We actually had a pediatrician appointment yesterday, and I was able to hear a little bit more about what’s going on with David’s back. I found much of what our doctor said very comforting. The condition is called “tethered cord syndrome,” and with a successful surgery we can expect David to run, jump, and skate just as well as his big brother. The timing depends on the opinion of the neurosurgeon, but we may be looking at surgery in the next couple of years, not the next couple of months. I’m sure that will still be hard when the time comes, but for now I am glad that the timetable is longer than I thought. The doctor really seemed positive about everything considering we were worried about a more devastating diagnosis (for instance, a spot that left neural tissue exposed).
I didn’t feel very good after googling “tethered cord syndrome,” though. I knew I should have held off on that one. I read all the complications that can happen when the problem isn’t treated early, which left me wondering if it really would be okay to wait a couple of years on the surgery (glad we’ll be seeing a neurologist to help with that one and that I don’t have to depend on the wisdom of the interwebs). I also read that this problem is considered a neural tube defect related to spina bifida, which of course left me searching my brain to see if I remembered to take my prenatal vitamins during those first few weeks of pregnancy (i.e. — is this my fault?).
I really won’t have any more answers until our appointment at the children’s hospital in February. Until then, I am trying to choose faith over fear and count the many blessings we do have in this situation. Thanks for your prayers.
P.S. — We did find out at the pediatrician appointment that David is gaining weight really well; I am so grateful for that!
It isn’t your fault. First off, know that. Things happen that just can’t be helped and beating yourself up won’t do anyone any good at all.
I know that it rocks your world to have all this change thrown at it at once, but it really will turn out okay in the end.
The best advice I can give you as an eternal patient with multiple specialists is this: arm yourself with knowledge and be prepared to be the best advocate for David. Doctors now are so fragmented in their knowledge that it takes a good patient (or patient’s support team) to keep the gaps filled in.

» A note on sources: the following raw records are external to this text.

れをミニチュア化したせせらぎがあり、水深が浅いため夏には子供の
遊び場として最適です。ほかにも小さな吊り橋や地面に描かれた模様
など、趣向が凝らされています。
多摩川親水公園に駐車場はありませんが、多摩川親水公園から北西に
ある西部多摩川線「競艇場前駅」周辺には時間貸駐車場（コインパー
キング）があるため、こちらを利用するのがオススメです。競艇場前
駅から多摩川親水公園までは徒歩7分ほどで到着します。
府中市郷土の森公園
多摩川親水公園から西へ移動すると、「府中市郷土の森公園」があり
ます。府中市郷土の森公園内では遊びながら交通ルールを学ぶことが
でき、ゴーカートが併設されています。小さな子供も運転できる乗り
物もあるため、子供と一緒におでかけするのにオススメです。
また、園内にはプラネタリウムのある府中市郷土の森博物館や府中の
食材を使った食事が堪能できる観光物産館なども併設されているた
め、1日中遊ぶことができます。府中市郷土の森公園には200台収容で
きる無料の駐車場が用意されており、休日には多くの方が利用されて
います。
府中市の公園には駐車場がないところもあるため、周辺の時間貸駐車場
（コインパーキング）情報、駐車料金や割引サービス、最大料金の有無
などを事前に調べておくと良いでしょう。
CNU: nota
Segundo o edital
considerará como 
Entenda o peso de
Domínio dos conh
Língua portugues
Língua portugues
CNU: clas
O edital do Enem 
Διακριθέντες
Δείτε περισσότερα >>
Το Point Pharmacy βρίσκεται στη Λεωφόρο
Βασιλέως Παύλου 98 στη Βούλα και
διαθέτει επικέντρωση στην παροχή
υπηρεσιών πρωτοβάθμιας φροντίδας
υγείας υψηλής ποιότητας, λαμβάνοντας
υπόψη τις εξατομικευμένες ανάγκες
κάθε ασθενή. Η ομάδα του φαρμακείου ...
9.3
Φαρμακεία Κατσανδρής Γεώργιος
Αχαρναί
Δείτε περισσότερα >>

Also, do you know Rachel Walden from Women’s Health News? She’s a Medical librarian and a wizard of help for you when you need knowledge and layman’s translations of the knowledge you’ve found.
Kat is right – IT IS NOT YOUR FAULT. No one could have taken better care to have a healthy baby! No one. No one is perfect in every moment of every day… you may have missed a day or two of vitamins (for example) – that is not going to cause this. NOT YOUR FAULT.
I also agree with Kat that being able to ask intelligent, informed questions will help David to get the best med care. Also getting 2nd and 3rd opinons from docs not affliiated in anyway with the first doctors helps. Drs deal with so many patients and so many areas of concerns, you will have one little boy and his issues to deal with as you research and think of questions to ask. David could not have a more skilled or caring advocate. you are a research master! But his care and well being is not all on you – you are the mommy – not a medical expert. So research and ask questions…but don’t stress. Don’t fear. Easy to say, I know. Pray, research, and talk with the experts. Know you can vent on me and others. … And more “Cast all your cares upon Him, for He Cares for you” I Peter 5:7. We love you and are praying.
Kaye N
NOT YOUR FAULT! What is your fault is that fact that baby David made it to 39 freakin’ weeks! I was thinking about how incredible you are the other day…your dedication made it possible for David literally to survive! What a great mama!
But back to the tethered cord syndrome…I have friends whose daughter had it as well. I think she had surgery around 4 or 5. I’ll “suggest” you to each other on facebook in case you want to connect with the mom.
And, hey, one more reason to love the March of Dimes, right? I’ll put you on my call list. 😉
Love ya, sis.
Of course it’s not your fault. Sometimes things just happen in this world and there is nothing you or I can do about it.
We are so grateful for all the patience, pain and perseverance you went through to bring David into this world. You could not have been a better mother for those critical nine months. I dare anyone to tell me there has ever been anyone more conscientious or careful than you were for that time (and are being still).
I feel confident that this will work out just fine and David will be challenging Ian at the blue line before you know it!
Surgery is scary, but there are some really good specialists who know how to take care of this and will be on your team.
I’m sorry you are having to deal with the inevitable false guilt and fears while you are so tired and worn out, but that will get better too.
In the mean time we will pray and wait for God to provide the right skilled surgeon and/or others to be His hands and bring about a permanent healing.
Thanks for the encouragement, everybody. I don’t really think it’s my fault, but that’s one of those thoughts that occasionally comes unbidden late at night.
Nancy, I should have known you’d have a connection to someone in a similar situation. You definitely have the perfect job. 🙂
squish! I’m too fried to say the right words, but I love you and all will be well. His plans work together for our good!